[Items from a dataset]
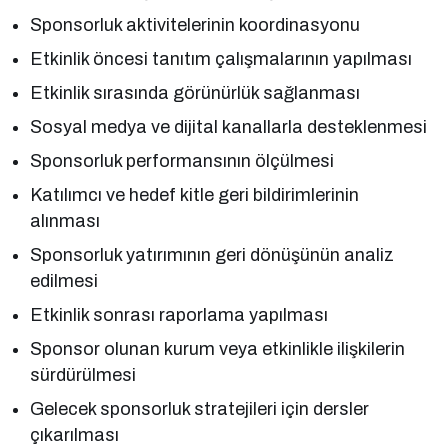
Sponsorluk aktivitelerinin koordinasyonu
Etkinlik öncesi tanıtım çalışmalarının yapılması
Etkinlik sırasında görünürlük sağlanması
Sosyal medya ve dijital kanallarla desteklenmesi
Sponsorluk performansının ölçülmesi
Katılımcı ve hedef kitle geri bildirimlerinin
alınması
Sponsorluk yatırımının geri dönüşünün analiz
edilmesi
Etkinlik sonrası raporlama yapılması
Sponsor olunan kurum veya etkinlikle ilişkilerin
sürdürülmesi
Gelecek sponsorluk stratejileri için dersler
çıkarılması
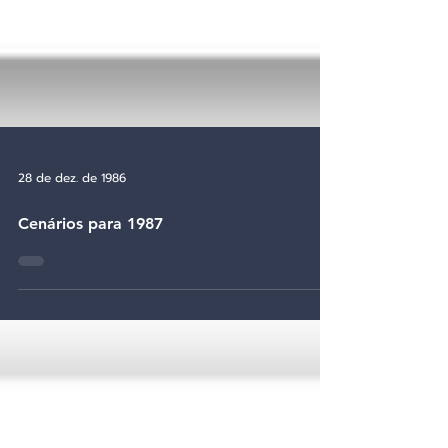
28 de dez. de 1986
Cenários para 1987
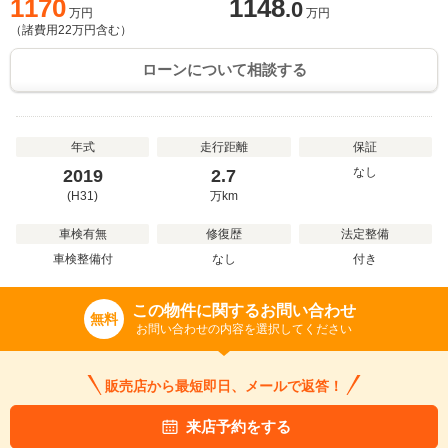
1170
1148
.0
万円
万円
（諸費用
22
万円含む）
ローンについて相談する
年式
走行距離
保証
なし
2019
2.7
(H31)
万
km
車検有無
修復歴
法定整備
車検整備付
なし
付き
この物件に関するお問い合わせ
無料
お問い合わせの内容を選択してください
販売店から最短即日、メールで返答！
来店予約をする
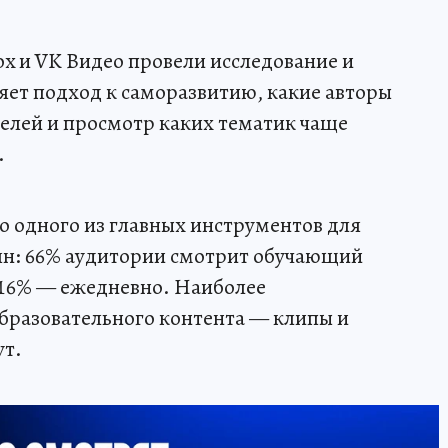
ox и VK Видео провели исследование и
яет подход к саморазвитию, какие авторы
елей и просмотр каких тематик чаще
.
о одного из главных инструментов для
иян: 66% аудитории смотрит обучающий
а 16% — ежедневно. Наиболее
бразовательного контента — клипы и
ут.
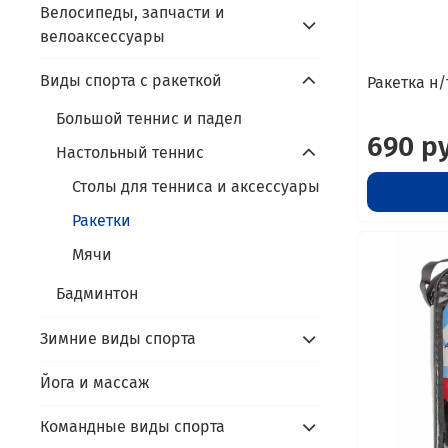
Велосипеды, запчасти и
велоаксессуары
Виды спорта с ракеткой
Ракетка н/
Большой теннис и падел
690 р
Настольный теннис
Столы для тенниса и аксессуары
Ракетки
Мячи
Бадминтон
Зимние виды спорта
Йога и массаж
Командные виды спорта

▶ **Task**
Pull out each line in the rows above that contains the word "geri".

▶ **Task solution**
Katılımcı ve hedef kitle geri bildirimlerinin
Sponsorluk yatırımının geri dönüşünün analiz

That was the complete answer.